Noi insegnanti elementari siamo abituati ad organizzare giochi didattici in classe, ma l'applicazione del gioco all'apprendimento della lingua straniera segue tecniche particolari.
Numerosissime sono le proposte di giochi fatte, in prevalenza, dalla tradizione anglosassone: molti di questi sono divertenti oltre che didatticamente validi, ma sovente, per il loro carattere statico, possono risultare inadatti ai nostri vivacissimi bambini.
L'insegnante dovrà operare delle scelte oculate e precise, in base alle caratteristiche della classe e delle "variabili" che si verificheranno nel corso dell'insegnamento-apprendimento. Una scelta inadeguata dei giochi e delle attività alternative non solo non agevoleranno l'apprendimento del nuovo codice linguistico, ma potranno confondere e disorientare definitivamente i bambini.

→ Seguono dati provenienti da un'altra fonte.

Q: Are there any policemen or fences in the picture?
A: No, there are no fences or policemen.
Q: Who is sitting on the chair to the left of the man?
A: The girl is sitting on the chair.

L'insegnante sceglierà giochi statici e dinamici e li adopererà a seconda della situazione contingente della classe; alternerà giochi di gruppo con giochi di coppia; farà uso di attività come il dialogo aperto e la drammatizzazione in cui le doti di spontaneità ed espressività del bambino si esalteranno attraverso l'uso del gesto e delle voce; le alternerà con il disegno e il canto.
Farà uso anche di materiali di supporto: cartelloni, orologi di cartone, maschere, burattini e marionette, lavagne magnetiche e pannografiche. Alcuni anni fa insieme all'aiuto dei miei alunni abbiamo realizzato una lavagna di veltro con pochissima spesa: strisce di veltro incollate sopra un quadrato di compensato; le figure (un coniglio, un orso, un cane, un bambino, una bambina), disegnate ed incollate su cartoncino robusto, avevano sul retro una striscetta dell' altra parte del veltro per aderire sulla tavoletta. Quest'ultima veniva usata per animare storie e per essere manipolate da Gianluca, non vedente. Inoltre abbiamo preparato nuvolette con le frasi o dei dialoghi dei personaggi delle storie scritte in braille.
Altri efficacissimi mezzi didattici sono il teatro dei burattini e le marionette. parlare attraverso di essi è un'attività che risponde ad un istinto profondo e molto vivo nei bambini. Se l'insegnante dispone di cassette con le registrazioni delle funzioni comunicative essenziali, potrà animare dialoghi e scenette; i bambini stessi, quando avranno acquisito alcune capacità comunicative, potranno fare da burattinai, usando ed estendendo liberamente il materiale linguistico interiorizzato.
Tutte queste attività contribuiranno a "stimolare l'apprendimento naturale" di un altro codice comunicativo.
Ma come può essere "naturale" l'apprendimento di una lingua straniera? E' un atto intenzionale, pianificato, con elementi di interferenza, diversamente dall'acquisizione della lingua materna che è un atto naturale, spontaneo, non pianificato, senza elementi di interferenza.
I nuovi programmi intendono probabilmente indicare, con l'espressione "apprendimento naturale", un'esperienza didattica in grado di fornire una serie di tecniche ludo-pragmatiche che suppliscano alla mancanza di una naturale attività della lingua.
Inoltre è didatticamente positivo creare un'aula linguistica, e laddove non sia possibile, almeno un angolo linguistico. Tentare di ricreare il clima culturale e psicologico del paese straniero è un'attività di primaria importanza: I giornali, le riviste, una cartina geografica, le cartoline illustrate, i "posters", tutto ciò che ricordi il paese di cui si studia la lingua concorrerà ad immergere il bambino nel clima culturale creando gradualmente quel dépaysement tanto necessario per la comunicazione in un nuovo codice linguistico.